▶ [Строки набора данных]
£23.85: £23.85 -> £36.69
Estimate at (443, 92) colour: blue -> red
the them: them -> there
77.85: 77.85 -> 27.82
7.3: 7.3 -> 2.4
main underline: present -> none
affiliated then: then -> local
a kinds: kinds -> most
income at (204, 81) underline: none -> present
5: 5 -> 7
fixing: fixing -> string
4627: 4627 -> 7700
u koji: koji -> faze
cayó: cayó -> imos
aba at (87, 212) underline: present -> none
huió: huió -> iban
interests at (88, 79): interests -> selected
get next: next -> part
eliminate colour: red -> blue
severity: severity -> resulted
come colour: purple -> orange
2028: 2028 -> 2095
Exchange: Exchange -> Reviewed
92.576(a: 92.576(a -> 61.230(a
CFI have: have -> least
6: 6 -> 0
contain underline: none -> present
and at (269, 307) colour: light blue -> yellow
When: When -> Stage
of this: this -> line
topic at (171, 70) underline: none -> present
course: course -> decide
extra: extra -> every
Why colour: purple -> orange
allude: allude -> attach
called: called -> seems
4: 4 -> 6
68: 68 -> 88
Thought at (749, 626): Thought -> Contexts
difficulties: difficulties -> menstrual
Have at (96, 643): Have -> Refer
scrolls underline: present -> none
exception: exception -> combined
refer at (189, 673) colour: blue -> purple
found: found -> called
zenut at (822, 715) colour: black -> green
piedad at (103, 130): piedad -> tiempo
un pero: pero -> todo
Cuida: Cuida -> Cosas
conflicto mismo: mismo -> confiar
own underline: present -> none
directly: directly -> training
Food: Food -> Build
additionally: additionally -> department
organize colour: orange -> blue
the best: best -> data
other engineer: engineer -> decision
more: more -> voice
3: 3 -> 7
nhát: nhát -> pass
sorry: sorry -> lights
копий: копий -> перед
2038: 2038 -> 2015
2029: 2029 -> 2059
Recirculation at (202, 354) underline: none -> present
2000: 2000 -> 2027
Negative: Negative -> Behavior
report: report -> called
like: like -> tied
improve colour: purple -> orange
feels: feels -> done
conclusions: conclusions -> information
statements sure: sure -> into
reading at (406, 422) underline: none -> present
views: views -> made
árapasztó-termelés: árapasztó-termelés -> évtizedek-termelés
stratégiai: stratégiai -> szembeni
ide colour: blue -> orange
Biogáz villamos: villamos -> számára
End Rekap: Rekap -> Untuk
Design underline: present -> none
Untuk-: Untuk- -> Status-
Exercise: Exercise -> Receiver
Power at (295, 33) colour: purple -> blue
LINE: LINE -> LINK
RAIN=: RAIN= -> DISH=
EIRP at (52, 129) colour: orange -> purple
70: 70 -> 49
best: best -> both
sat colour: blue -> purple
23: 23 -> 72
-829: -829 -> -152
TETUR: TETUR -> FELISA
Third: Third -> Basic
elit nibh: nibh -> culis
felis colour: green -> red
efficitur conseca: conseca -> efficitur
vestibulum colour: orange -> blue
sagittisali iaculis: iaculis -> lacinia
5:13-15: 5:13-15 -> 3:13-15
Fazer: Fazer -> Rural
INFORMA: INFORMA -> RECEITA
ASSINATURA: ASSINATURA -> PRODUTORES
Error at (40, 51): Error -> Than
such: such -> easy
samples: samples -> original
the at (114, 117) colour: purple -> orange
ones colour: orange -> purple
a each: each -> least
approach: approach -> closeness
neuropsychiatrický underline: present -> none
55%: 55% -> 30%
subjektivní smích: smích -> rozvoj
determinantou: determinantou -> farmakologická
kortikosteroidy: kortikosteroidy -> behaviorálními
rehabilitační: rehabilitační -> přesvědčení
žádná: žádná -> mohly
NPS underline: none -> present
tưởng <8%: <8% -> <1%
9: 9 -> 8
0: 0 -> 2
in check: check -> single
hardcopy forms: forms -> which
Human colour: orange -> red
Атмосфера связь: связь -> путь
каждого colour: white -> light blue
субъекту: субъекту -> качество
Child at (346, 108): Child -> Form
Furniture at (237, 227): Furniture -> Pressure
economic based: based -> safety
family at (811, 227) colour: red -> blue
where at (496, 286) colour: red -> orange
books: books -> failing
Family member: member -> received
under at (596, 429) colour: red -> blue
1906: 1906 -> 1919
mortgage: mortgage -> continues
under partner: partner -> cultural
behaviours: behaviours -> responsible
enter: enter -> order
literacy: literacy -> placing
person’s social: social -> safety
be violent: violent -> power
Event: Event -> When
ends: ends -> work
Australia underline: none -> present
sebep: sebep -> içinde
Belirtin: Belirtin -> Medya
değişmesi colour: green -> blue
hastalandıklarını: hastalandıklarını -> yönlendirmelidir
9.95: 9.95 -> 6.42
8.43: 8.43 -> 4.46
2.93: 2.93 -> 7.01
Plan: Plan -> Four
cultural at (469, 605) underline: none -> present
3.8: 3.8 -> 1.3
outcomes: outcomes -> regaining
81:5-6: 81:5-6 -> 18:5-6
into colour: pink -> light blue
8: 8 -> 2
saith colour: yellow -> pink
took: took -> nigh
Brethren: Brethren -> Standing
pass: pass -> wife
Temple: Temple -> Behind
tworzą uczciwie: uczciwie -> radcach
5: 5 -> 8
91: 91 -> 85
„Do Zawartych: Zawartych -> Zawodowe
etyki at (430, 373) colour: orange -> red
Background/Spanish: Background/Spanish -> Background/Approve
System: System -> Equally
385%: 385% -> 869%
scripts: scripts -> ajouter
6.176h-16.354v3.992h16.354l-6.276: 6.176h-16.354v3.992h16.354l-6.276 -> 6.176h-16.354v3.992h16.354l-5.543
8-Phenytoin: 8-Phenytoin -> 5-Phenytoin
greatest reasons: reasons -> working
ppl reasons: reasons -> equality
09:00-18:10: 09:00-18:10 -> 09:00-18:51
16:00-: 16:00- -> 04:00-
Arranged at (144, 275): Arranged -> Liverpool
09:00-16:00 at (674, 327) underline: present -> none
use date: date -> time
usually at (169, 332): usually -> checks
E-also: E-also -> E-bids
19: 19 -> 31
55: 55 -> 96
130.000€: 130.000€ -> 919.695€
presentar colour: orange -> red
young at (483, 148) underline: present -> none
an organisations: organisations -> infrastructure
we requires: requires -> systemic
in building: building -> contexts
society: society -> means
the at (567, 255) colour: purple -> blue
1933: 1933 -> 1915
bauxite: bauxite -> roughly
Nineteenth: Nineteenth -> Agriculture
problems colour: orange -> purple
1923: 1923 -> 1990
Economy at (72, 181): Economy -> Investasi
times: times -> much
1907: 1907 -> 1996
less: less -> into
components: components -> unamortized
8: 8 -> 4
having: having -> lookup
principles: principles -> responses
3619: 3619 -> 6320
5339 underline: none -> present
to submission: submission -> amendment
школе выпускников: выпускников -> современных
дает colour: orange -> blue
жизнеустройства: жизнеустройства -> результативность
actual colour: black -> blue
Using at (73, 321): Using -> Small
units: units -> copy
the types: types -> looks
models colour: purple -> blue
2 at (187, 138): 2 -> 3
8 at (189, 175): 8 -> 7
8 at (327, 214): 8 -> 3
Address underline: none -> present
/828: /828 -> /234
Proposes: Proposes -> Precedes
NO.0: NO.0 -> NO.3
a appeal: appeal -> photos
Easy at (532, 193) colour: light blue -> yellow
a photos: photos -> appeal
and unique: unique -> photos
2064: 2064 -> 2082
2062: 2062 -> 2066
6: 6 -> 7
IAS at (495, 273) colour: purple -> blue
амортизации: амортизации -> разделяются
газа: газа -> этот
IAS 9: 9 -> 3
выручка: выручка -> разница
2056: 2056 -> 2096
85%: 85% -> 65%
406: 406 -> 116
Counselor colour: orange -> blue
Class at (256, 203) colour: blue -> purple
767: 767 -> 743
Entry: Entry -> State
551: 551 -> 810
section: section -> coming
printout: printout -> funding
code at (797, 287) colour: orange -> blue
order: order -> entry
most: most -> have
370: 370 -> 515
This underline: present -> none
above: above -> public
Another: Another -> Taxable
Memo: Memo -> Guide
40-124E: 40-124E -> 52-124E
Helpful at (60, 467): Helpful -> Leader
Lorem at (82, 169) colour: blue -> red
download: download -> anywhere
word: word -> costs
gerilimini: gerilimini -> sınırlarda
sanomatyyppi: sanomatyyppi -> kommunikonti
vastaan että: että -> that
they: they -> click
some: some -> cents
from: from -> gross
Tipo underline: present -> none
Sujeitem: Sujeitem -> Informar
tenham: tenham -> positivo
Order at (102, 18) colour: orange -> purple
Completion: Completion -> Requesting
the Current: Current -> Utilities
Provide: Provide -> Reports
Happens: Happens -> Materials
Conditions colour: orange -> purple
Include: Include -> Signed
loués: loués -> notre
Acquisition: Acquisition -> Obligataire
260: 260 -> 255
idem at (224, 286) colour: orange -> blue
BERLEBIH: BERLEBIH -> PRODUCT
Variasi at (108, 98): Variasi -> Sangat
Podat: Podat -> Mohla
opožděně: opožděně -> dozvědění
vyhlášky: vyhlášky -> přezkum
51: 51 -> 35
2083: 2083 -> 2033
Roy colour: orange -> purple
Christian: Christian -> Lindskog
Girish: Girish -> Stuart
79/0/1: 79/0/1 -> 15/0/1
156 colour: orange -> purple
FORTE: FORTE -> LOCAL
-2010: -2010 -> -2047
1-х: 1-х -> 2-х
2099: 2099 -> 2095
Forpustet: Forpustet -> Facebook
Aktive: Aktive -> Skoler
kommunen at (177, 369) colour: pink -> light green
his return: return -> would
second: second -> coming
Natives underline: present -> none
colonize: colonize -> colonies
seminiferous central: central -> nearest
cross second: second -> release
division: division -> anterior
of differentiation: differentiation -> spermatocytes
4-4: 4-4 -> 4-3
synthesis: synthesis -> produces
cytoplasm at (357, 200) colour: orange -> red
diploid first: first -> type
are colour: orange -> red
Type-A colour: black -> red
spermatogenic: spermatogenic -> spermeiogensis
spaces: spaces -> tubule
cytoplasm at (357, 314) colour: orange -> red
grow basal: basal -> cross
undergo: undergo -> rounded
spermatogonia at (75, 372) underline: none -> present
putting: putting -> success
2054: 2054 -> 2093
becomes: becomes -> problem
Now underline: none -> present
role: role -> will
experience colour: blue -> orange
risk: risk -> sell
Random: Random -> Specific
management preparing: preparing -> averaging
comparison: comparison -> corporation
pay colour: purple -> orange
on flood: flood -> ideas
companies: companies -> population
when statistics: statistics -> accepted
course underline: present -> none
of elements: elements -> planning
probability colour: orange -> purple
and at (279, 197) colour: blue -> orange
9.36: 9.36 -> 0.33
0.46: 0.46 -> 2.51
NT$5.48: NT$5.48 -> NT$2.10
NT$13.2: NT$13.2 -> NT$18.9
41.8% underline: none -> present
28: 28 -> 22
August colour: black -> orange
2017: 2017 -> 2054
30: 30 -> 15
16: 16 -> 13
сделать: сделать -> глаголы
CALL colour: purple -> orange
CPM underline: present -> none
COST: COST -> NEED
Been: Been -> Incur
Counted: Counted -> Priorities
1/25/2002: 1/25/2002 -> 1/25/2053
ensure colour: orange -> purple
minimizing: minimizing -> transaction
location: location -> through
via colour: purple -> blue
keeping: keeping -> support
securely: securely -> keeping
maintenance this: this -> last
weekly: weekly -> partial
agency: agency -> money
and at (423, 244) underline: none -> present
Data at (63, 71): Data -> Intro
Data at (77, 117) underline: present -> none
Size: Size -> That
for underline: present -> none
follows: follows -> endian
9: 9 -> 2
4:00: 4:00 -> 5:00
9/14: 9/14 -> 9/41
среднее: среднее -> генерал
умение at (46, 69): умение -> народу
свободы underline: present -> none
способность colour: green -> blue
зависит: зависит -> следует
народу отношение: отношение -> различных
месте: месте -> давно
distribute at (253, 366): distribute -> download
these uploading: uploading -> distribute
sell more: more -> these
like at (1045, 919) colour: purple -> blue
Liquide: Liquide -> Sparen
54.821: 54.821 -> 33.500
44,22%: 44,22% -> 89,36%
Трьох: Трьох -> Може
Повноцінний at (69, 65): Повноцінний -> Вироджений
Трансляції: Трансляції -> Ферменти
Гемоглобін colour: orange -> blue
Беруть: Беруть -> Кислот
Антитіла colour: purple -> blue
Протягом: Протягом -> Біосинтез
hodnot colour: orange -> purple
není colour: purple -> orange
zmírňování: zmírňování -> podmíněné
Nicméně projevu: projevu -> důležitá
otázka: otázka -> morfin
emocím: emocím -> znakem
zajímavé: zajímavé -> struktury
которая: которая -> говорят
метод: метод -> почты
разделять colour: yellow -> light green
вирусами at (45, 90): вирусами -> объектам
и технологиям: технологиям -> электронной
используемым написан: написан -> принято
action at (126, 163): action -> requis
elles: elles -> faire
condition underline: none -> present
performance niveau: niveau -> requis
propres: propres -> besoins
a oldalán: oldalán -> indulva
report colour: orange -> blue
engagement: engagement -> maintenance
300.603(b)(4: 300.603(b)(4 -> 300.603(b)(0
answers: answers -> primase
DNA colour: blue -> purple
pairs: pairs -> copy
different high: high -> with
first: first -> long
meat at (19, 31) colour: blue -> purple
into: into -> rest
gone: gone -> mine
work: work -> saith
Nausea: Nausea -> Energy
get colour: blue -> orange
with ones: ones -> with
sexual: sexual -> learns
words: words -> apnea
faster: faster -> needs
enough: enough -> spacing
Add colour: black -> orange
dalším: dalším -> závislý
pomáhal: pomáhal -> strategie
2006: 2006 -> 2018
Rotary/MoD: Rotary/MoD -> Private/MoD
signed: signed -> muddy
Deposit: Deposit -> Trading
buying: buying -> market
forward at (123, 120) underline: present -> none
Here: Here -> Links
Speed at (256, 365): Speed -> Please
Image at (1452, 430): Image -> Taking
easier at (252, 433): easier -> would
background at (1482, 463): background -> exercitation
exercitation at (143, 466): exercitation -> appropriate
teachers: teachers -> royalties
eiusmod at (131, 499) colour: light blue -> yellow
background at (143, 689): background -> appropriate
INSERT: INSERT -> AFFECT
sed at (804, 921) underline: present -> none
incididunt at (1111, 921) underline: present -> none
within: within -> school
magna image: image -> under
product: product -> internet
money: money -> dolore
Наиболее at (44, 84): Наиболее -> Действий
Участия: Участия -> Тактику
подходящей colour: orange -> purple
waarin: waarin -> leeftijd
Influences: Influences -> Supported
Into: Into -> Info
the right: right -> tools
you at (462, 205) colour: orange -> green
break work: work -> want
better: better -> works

▶ [Задание] Выпишите заново строки от начала пунктов до строки с «Cuida: Cuida -> Cosas» включительно, заменив в них «underline» на «bold». Всё остальное оставьте как есть.

▶ [Результат]
£23.85: £23.85 -> £36.69
Estimate at (443, 92) colour: blue -> red
the them: them -> there
77.85: 77.85 -> 27.82
7.3: 7.3 -> 2.4
main bold: present -> none
affiliated then: then -> local
a kinds: kinds -> most
income at (204, 81) bold: none -> present
5: 5 -> 7
fixing: fixing -> string
4627: 4627 -> 7700
u koji: koji -> faze
cayó: cayó -> imos
aba at (87, 212) bold: present -> none
huió: huió -> iban
interests at (88, 79): interests -> selected
get next: next -> part
eliminate colour: red -> blue
severity: severity -> resulted
come colour: purple -> orange
2028: 2028 -> 2095
Exchange: Exchange -> Reviewed
92.576(a: 92.576(a -> 61.230(a
CFI have: have -> least
6: 6 -> 0
contain bold: none -> present
and at (269, 307) colour: light blue -> yellow
When: When -> Stage
of this: this -> line
topic at (171, 70) bold: none -> present
course: course -> decide
extra: extra -> every
Why colour: purple -> orange
allude: allude -> attach
called: called -> seems
4: 4 -> 6
68: 68 -> 88
Thought at (749, 626): Thought -> Contexts
difficulties: difficulties -> menstrual
Have at (96, 643): Have -> Refer
scrolls bold: present -> none
exception: exception -> combined
refer at (189, 673) colour: blue -> purple
found: found -> called
zenut at (822, 715) colour: black -> green
piedad at (103, 130): piedad -> tiempo
un pero: pero -> todo
Cuida: Cuida -> Cosas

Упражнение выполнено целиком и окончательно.